= Danielle Laney =

American taekwondo olympic medalist

Danielle Laney, birth name Jennifer Danielle Laney, is a former Olympic Level Competitor in Taekwondo born March 23, 1972. Danielle is from Jenks, Oklahoma She would win the Olympic trials by going undefeated, beating Arlene Limas. At the 1992 Olympics she would win a bronze in the welterweight division. Her brother Brian Laney was also a member of the National Team.

==Early life and education==
Laney graduated from Jenks High School in 1990. She received a degree in marketing from the University of Tulsa in 1994.

==Career==
In 1986 Laney took 2nd at the National Taekwondo Championships in the middleweight division. In 1987 Laney took 2nd at the National Taekwondo Championships in the middleweight division. In 1988 Laney took 3rd in the heavyweight division at the US Olympic Team Trials.

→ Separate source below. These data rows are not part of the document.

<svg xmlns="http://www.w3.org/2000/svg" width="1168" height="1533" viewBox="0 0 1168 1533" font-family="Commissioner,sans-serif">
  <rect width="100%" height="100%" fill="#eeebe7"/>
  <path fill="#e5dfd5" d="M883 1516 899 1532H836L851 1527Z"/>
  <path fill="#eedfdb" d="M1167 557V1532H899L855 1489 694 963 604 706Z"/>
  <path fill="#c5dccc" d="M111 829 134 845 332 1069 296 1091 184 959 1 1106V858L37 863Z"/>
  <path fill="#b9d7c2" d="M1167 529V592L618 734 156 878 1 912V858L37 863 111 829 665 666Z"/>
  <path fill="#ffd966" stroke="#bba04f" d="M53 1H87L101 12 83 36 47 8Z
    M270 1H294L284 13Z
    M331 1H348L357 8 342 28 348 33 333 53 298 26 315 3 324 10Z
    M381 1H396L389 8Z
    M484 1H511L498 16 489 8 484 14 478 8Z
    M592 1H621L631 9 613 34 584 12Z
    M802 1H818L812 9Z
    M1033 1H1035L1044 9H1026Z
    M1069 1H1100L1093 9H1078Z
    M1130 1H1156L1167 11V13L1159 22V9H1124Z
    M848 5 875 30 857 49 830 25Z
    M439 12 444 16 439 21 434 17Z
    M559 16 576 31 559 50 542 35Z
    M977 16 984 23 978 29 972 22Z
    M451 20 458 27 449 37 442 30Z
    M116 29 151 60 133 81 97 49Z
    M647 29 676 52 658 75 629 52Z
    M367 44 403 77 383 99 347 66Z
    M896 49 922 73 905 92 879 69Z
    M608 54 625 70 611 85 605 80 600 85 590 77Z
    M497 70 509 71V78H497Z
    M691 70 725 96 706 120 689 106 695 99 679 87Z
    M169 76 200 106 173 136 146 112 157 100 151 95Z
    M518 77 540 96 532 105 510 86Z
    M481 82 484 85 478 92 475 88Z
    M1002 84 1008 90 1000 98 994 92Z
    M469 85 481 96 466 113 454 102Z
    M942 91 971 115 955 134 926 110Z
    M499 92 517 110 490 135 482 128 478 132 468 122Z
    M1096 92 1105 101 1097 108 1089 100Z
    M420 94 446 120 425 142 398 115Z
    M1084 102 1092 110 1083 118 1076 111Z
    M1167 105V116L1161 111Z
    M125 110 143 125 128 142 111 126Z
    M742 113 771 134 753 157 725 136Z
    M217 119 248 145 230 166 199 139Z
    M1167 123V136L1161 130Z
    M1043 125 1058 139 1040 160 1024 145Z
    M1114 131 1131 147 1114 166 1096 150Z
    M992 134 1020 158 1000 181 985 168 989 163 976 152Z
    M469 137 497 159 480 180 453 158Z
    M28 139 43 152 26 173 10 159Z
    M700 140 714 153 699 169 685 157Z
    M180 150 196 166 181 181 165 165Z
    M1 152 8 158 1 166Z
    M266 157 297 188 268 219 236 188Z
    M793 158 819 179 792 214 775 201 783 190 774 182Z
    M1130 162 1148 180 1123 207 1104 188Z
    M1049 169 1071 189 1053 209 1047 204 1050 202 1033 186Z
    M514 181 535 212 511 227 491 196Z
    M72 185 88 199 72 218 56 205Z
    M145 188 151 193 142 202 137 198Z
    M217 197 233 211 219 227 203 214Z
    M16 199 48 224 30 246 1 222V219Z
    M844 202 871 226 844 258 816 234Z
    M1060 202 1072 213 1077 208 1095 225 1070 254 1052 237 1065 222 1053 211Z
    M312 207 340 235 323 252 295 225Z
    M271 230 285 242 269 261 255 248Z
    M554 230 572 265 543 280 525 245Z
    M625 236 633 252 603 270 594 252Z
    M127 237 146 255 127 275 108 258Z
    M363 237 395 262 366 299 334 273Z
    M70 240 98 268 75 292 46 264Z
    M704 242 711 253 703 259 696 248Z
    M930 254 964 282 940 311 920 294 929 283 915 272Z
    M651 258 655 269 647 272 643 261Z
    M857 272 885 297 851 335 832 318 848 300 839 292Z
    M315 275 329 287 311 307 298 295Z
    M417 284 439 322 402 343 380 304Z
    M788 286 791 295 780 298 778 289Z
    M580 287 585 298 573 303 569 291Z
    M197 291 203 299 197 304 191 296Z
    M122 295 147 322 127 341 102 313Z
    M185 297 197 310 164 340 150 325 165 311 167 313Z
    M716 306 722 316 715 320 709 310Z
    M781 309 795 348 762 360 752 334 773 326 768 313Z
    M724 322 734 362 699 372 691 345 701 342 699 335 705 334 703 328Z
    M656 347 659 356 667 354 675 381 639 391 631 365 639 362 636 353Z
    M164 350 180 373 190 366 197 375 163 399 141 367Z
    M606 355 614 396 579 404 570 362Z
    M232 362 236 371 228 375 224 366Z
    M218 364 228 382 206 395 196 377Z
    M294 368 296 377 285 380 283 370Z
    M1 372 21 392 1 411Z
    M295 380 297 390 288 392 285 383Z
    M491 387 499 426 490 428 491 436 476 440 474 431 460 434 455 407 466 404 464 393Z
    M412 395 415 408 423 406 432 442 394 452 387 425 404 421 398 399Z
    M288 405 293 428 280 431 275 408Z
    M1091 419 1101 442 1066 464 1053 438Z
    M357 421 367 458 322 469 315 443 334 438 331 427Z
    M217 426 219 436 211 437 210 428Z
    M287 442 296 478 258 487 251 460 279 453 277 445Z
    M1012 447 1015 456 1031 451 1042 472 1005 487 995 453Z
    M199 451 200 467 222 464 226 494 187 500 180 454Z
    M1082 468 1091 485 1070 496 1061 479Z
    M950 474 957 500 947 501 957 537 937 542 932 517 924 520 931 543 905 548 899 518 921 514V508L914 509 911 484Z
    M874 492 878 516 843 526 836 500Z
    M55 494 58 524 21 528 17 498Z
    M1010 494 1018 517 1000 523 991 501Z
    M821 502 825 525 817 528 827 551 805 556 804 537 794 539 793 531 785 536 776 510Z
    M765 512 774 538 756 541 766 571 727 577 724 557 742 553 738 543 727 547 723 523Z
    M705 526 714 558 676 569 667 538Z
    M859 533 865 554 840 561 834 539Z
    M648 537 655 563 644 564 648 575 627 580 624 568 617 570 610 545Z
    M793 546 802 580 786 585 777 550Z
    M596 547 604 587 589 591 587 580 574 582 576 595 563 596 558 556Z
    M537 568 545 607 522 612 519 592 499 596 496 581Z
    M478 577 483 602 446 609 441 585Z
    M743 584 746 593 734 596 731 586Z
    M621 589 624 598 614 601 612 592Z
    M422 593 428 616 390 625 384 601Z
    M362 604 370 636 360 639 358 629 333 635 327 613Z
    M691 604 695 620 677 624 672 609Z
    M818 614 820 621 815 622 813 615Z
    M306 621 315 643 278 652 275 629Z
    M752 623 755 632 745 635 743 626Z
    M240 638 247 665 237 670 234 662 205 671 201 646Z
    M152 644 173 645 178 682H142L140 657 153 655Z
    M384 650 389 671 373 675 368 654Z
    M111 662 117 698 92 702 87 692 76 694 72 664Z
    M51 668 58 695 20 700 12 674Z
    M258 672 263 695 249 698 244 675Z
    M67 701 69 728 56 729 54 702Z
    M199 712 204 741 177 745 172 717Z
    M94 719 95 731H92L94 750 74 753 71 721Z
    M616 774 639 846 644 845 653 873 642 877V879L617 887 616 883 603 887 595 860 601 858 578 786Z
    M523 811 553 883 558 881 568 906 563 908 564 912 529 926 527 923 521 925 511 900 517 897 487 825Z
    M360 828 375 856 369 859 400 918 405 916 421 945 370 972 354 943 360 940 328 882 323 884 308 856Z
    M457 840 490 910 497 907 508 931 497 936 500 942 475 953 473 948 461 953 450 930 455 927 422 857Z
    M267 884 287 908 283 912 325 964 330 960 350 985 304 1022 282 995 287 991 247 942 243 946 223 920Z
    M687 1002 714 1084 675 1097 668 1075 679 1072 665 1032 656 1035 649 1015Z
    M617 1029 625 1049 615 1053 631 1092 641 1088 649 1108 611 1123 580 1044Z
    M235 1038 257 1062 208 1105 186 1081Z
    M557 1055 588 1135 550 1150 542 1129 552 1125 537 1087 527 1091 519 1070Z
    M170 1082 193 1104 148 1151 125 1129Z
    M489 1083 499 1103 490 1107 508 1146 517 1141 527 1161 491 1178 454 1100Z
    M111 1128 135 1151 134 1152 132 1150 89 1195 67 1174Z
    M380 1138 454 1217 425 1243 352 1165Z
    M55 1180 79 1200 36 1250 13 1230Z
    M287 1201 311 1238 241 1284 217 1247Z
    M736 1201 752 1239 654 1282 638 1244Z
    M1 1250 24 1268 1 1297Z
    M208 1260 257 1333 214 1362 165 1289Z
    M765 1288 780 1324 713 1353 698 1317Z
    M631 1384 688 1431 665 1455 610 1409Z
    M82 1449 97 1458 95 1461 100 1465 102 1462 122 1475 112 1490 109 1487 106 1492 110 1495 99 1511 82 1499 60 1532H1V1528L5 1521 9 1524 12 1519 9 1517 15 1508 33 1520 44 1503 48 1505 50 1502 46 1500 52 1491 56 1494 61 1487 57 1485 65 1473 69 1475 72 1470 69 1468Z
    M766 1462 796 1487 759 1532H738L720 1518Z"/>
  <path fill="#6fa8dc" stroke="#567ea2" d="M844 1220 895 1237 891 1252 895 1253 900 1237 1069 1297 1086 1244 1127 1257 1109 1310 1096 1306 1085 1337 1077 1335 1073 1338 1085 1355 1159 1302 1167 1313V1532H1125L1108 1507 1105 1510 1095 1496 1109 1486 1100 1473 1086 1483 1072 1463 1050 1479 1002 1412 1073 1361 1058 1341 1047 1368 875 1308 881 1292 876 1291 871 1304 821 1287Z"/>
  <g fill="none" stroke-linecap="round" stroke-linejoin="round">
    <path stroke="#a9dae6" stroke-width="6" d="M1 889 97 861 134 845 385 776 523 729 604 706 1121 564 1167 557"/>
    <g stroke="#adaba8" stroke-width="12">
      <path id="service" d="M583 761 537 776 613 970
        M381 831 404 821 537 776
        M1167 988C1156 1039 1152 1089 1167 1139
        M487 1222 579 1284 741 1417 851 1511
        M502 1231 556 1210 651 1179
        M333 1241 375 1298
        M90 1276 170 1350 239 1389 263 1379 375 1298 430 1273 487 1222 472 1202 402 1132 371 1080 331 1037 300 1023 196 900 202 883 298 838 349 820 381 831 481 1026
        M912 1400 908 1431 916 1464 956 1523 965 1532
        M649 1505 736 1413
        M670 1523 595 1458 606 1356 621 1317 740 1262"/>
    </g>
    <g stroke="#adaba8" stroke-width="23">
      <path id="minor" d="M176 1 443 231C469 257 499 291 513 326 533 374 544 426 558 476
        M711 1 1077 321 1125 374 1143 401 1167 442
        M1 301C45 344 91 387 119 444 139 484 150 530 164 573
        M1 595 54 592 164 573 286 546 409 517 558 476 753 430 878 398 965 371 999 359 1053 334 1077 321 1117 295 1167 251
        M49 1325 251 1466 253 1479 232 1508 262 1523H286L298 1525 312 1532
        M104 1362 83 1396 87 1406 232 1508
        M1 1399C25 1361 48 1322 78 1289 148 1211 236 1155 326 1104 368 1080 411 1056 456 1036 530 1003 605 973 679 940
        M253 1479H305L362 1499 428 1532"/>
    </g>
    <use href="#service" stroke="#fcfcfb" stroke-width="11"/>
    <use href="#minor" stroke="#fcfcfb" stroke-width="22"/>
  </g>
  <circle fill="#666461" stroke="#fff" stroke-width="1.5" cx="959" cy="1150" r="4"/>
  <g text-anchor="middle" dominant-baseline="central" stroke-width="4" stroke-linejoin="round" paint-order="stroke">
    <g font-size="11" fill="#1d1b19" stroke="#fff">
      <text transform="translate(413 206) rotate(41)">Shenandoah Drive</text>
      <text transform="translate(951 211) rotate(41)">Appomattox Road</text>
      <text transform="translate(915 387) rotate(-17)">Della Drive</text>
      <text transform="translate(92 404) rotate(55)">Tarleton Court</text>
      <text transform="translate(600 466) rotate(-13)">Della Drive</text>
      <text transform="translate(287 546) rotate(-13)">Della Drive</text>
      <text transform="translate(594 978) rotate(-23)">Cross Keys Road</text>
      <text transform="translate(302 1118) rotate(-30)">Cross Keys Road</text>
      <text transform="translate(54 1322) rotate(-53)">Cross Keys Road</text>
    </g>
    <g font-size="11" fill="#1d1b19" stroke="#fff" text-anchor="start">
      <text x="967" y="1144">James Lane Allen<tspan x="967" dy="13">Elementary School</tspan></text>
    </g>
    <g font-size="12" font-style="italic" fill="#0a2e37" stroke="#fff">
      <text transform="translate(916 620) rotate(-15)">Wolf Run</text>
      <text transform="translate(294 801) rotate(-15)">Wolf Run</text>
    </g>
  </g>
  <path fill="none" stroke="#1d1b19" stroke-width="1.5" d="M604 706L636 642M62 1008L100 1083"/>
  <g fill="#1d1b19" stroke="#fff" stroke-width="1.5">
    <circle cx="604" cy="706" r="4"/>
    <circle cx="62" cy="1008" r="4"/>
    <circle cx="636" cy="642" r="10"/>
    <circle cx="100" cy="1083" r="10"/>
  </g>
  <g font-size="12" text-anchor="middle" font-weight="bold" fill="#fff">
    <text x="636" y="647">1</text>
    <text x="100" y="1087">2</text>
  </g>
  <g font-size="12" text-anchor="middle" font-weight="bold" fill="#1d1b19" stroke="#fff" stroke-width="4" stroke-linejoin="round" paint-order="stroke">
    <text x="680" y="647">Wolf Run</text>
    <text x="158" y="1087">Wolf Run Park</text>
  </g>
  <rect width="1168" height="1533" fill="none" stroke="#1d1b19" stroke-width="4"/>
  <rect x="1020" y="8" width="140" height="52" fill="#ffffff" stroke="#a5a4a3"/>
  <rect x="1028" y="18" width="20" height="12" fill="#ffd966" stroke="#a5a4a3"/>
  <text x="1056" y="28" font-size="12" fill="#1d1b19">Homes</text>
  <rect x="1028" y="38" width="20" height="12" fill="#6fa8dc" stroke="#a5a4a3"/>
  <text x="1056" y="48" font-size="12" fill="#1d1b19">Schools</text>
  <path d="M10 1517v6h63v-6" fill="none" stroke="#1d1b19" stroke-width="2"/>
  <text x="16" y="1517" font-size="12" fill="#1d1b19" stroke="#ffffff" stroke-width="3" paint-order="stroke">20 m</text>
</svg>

In 1990 Laney took 2nd at the National Taekwondo Championships in the middleweight division. In 1990 and 1991 Laney won the US Collegiate National Taekwondo Championship in the middleweight division. In 1991 Laney took 3rd at the US Olympic Festival in the middleweight division.

In 1992 she competed in the women's welterweight division. Laney took 2nd at the National Taekwondo Championships in the welterweight division losing to Chavela Aaron in the finals. In 1992 Laney took 1st at the US Olympic & PanAm Team Trials in the welterweight division by going undefeated, beating Arlene Limas twice. At the 1992 Olympics she won a bronze medal in the welterweight division.